6—Amendment of National Redress Act
This clause makes it clear that the National Redress Act may also be expressly amended, or have its operation otherwise affected, by provisions of Commonwealth Acts made pursuant to other powers of the Commonwealth or by instruments made or issued under such other Commonwealth Acts or under the National Redress Act.
7—State redress mechanisms
This clause defines a State redress mechanism and provides that the amendment reference does not include the matter of making a law to the extent that that law would operate to prevent or limit the power to establish, or to prevent or limit the operation of, any State redress mechanism.
8—Requirements for agreement of the State
The amendment reference does not include the matter of making a law to the extent that that law would substantively remove or override a provision of the National Redress Act that requires the agreement of the State.
9—Termination of adoption or amendment reference
A proclamation may fix a day on which the adoption and the amendment reference are to terminate or on which the amendment reference is to terminate or, if the amendment reference has already terminated, on which the adoption is to terminate. Such a proclamation may be revoked (before the day so fixed) by further proclamation.
10—Effect of termination of amendment reference before adoption
This provision clarifies which laws continue to have effect in a case where the amendment reference terminates before the adoption does.
11—How agreement of the State is given, withdrawn and evidenced
The regulations, or Ministerial directions, may make provision in relation to the manner in which the agreement of the State is to be given or withdrawn and may be evidenced for the purposes of the measure and the National Redress Scheme.

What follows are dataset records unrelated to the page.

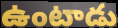
ఉంటాడు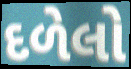
દળેલોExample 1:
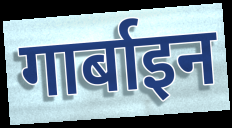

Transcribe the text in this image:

गार्बाइन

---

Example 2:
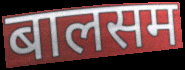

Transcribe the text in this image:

बालसम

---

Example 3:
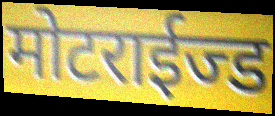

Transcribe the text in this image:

मोटराईज्ड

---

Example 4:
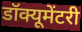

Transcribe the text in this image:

डॉक्यूमेंटरी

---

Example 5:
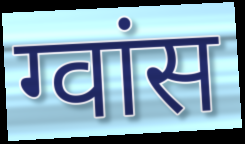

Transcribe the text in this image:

ग्वांसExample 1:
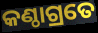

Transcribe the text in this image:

କଣ୍ଠାଗ୍ରତେ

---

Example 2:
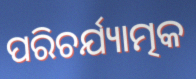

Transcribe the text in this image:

ପରିଚର୍ଯ୍ୟାତ୍ମକ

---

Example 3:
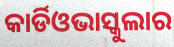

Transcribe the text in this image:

କାର୍ଡିଓଭାସ୍କୁଲାର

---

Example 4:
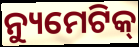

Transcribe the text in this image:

ନ୍ୟୁମେଟିକ୍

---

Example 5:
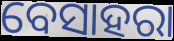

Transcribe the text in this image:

ବେସାହରାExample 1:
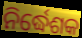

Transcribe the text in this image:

ନିର୍ଦ୍ଧେଶକ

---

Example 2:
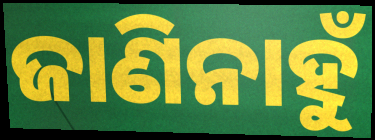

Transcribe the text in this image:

ଜାଣିନାହୁଁ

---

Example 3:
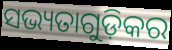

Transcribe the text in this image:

ସଭ୍ୟତାଗୁଡ଼ିକର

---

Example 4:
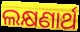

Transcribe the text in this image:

ଲକ୍ଷଣାର୍ଥ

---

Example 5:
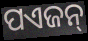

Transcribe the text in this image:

ପଏଜନ୍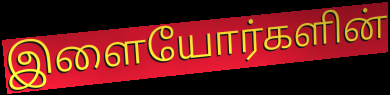
இளையோர்களின்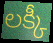
లక్కీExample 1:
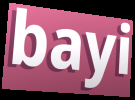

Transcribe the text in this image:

bayi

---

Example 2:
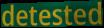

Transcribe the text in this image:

detested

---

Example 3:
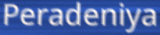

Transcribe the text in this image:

Peradeniya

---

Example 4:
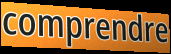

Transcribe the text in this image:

comprendre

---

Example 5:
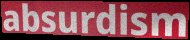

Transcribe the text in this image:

absurdismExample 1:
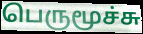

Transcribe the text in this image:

பெருமூச்சு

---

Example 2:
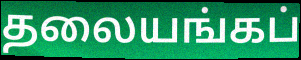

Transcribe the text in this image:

தலையங்கப்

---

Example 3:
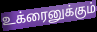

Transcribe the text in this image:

உக்ரைனுக்கும்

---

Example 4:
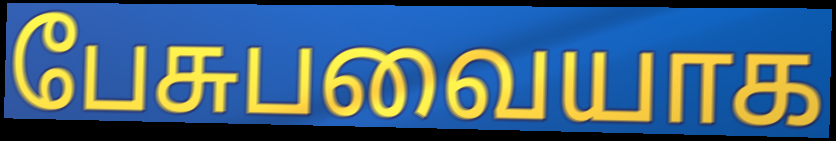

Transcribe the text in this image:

பேசுபவையாக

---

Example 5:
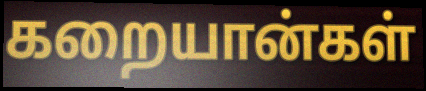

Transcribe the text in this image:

கறையான்கள்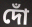
দোঁ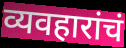
व्यवहारांचंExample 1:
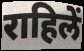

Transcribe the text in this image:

राहिलें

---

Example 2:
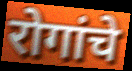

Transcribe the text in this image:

रोगांचे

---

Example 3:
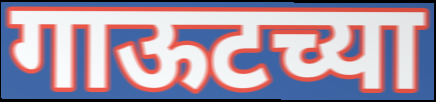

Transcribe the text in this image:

गाऊटच्या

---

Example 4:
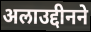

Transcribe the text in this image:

अलाउद्दीनने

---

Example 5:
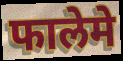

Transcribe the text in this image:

फालेमेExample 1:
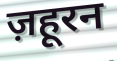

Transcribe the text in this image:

ज़हूरन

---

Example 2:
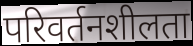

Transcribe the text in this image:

परिवर्तनशीलता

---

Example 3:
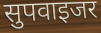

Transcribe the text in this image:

सुपवाइजर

This clause provides for the giving of information by a participating State institution to the Operator, or for the giving of information by a State agency to another State agency so that it can assist a participating State institution to comply with a request for information from the Operator, for the purposes of the National Redress Scheme. Information may be provided under the provision despite other laws of the State, however regulations (and the rules under the Commonwealth Act) may preserve the operation of confidentiality provisions in other laws where appropriate.
This clause is a regulation making power.
Debate adjourned on motion of Mr Picton.